Borrowing money to invest in the stock market is a terrible idea for a regular investor. If you’re a genius investor, maybe you can make some profit, but I know it’s not the right move for me. Unfortunately, there are many ways to go into debt to invest.
Peer to peer lending. A few days ago, I saw a loan on Prosper. Prosper.com was asking for $15,000 to “invest in high quality stocks.” The interest rate on this loan is 12%. Here is their strategy – This loan will be used to invest in high quality US stocks like Apple and IBM. There is no way that I will lend to this investor. It’s not easy to beat 12% interest. What happens if the market continues to perform badly over the rest of this year? Can this investor pay back the loan if the market doesn’t improve quickly?
Margin Buying. If you have some equity in a brokerage account, you can apply for a margin account. Generally, you can borrow up to 50% of the value of your account to invest. In the 90’s, I signed up for a margin account because everyone I knew was making a bunch of money from tech stocks. It was great for a couple of years and paying interest wasn’t a big deal when the stocks were doing well. Once the dot com bubble popped though, the margin call came in. If the value of your account is not enough to cover your margin position, you have to add more money to your account or else your stock position would be sold. This locks in your loss and drives the market down further. So I learned my lesson and stayed away from the margin account ever since.
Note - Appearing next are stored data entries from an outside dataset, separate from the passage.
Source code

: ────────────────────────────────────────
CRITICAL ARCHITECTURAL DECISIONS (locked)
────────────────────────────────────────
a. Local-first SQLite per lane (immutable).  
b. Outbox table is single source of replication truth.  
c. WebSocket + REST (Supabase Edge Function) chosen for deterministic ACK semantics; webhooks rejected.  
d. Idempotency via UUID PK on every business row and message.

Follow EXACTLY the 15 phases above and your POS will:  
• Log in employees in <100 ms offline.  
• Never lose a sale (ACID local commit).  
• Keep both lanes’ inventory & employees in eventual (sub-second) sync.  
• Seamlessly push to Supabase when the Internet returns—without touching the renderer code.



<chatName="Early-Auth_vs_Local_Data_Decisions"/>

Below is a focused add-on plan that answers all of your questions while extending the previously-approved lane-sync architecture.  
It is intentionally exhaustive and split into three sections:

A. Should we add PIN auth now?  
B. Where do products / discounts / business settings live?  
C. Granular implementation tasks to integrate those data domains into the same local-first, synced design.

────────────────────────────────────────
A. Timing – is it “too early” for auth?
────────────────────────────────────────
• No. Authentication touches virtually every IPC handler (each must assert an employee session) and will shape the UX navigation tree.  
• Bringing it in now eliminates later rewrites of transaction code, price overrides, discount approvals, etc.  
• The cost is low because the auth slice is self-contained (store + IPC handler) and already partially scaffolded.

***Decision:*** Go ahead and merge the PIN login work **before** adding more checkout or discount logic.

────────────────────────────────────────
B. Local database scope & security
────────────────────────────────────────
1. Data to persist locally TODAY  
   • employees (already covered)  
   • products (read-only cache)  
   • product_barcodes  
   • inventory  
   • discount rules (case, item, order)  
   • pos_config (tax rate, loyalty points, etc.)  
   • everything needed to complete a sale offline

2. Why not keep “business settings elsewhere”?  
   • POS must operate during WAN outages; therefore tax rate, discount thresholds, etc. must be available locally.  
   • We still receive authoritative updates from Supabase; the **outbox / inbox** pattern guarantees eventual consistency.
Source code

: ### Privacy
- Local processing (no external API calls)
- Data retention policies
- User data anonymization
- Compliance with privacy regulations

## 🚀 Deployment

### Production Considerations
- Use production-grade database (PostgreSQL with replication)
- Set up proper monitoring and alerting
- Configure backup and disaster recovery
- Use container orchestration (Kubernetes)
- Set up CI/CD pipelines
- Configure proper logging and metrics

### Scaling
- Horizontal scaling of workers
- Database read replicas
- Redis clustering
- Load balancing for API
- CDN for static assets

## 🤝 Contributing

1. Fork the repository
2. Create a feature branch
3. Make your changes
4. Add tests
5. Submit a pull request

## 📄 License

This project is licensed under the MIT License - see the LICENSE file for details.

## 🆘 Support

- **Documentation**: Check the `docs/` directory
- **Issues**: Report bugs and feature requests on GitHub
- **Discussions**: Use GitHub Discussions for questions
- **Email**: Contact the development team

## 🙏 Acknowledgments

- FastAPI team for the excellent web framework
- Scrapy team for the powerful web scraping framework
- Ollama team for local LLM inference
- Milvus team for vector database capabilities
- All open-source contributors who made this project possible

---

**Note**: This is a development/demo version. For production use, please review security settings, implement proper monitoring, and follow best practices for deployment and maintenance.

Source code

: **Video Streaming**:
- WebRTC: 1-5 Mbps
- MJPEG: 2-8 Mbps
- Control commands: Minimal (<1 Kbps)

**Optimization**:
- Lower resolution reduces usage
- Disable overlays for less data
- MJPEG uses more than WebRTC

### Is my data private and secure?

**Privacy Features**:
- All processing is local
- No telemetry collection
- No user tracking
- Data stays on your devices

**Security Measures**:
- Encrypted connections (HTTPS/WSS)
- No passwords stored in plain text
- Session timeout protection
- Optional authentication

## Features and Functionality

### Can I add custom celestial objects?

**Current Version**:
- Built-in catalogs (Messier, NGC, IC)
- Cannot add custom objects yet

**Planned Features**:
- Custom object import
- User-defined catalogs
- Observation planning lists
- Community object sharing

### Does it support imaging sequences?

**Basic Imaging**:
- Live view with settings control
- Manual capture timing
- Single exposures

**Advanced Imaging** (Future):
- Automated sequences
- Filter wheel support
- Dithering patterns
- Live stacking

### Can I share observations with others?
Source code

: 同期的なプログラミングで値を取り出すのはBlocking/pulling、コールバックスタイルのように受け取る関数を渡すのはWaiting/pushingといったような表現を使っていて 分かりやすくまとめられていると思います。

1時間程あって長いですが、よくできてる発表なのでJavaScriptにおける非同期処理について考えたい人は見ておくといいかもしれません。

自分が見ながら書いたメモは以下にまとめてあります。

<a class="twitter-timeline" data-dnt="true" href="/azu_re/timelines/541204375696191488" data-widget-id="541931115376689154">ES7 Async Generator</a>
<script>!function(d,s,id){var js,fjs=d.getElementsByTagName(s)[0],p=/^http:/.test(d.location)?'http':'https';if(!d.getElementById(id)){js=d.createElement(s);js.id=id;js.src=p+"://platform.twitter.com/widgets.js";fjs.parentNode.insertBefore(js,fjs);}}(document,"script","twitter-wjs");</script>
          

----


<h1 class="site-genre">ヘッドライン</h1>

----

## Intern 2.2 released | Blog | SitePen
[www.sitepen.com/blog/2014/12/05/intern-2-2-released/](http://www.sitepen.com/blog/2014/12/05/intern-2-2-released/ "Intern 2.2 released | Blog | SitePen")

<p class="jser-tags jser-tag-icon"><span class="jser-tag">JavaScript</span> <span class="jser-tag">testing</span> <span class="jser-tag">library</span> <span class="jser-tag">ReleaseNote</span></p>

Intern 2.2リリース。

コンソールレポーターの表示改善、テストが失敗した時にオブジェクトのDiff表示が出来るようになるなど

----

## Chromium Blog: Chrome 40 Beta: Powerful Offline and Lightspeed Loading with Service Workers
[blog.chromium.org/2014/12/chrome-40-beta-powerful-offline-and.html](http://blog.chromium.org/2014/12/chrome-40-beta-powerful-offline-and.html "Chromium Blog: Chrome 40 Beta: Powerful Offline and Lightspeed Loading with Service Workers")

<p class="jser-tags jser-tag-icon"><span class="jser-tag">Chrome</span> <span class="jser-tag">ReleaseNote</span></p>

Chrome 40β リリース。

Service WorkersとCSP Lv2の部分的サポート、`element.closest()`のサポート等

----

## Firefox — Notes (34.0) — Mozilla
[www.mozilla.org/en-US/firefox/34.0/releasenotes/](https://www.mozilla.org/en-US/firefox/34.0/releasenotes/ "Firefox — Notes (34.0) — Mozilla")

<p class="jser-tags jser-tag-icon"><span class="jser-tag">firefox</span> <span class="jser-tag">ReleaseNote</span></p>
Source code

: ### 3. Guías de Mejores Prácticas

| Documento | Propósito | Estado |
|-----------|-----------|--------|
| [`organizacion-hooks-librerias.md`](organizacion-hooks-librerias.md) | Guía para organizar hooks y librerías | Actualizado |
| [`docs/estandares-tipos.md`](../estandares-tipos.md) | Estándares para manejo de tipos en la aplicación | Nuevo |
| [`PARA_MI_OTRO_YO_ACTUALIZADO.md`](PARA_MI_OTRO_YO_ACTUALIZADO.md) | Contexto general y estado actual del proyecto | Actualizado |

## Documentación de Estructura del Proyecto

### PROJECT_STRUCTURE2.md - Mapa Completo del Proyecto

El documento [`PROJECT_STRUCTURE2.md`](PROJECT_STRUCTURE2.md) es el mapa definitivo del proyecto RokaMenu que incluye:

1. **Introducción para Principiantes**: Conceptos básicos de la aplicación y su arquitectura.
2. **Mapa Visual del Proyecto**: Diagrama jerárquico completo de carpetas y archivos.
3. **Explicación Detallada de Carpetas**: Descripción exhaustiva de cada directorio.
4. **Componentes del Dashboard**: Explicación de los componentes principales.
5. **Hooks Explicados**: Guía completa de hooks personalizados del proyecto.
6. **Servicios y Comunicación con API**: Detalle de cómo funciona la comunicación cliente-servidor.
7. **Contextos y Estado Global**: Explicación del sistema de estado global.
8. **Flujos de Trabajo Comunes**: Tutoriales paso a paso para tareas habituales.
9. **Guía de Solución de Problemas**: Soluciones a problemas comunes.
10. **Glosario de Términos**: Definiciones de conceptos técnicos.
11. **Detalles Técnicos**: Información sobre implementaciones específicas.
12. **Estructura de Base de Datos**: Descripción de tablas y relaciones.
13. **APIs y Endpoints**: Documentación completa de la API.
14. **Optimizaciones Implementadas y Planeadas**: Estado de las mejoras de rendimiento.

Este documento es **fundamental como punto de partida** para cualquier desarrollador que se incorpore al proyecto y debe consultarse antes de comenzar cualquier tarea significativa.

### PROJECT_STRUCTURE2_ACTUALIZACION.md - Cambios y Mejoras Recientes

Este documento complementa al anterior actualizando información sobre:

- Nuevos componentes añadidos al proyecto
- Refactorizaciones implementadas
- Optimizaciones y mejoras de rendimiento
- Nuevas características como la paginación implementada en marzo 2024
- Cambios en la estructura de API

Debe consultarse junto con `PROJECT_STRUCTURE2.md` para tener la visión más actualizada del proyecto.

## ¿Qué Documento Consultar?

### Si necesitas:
Credit card. I hope nobody seriously considers using their credit card to invest. The interest rate is so high and I don’t think it’s worth putting your credit at risk. I think the rates are higher than the 12% from Prosper, right? Has anyone done this?
Borrow from 401(k). You can borrow from your 401(k), but this would put your retirement investment at risk. If you lose your job, you would have to pay back the whole amount or else you’ll have to pay taxes and penalties. The only scenario I can think of that makes sense is if you borrow from the 401(k) and then reinvest it again in the 401(k) to get employer matching. Is this an easy way to get 100% gain? Some plans disallow new contributions if you have an outstanding 401(k) loan so the company is guarding against sneaky people this way. I’ll have to check and see what my company’s policy is. Anyway, I recommend against borrowing from your 401(k) to invest. Even if you get a 100% match, it’s better to add new money from your paycheck than to borrow.
There are many other bad ways to borrow money to invest. You can get a home equity loan, borrow from friends and family, and more. I think all these are bad plans. If you do any of these, you’re thinking only about the short term gain. The stock market is much more reliable to make money over a long period of time. When you have to pay back the debt in a set amount of time, you’ll be in a rush and take more risks. When you’re in a schizophrenic stock market, it can be very difficult to make enough profit to beat the interest rate. Personally, I avoid borrowing money to invest in the stock market at all costs. I know that my risk tolerance is not high enough to do that. What about you? Have you borrowed money to invest in the stock market?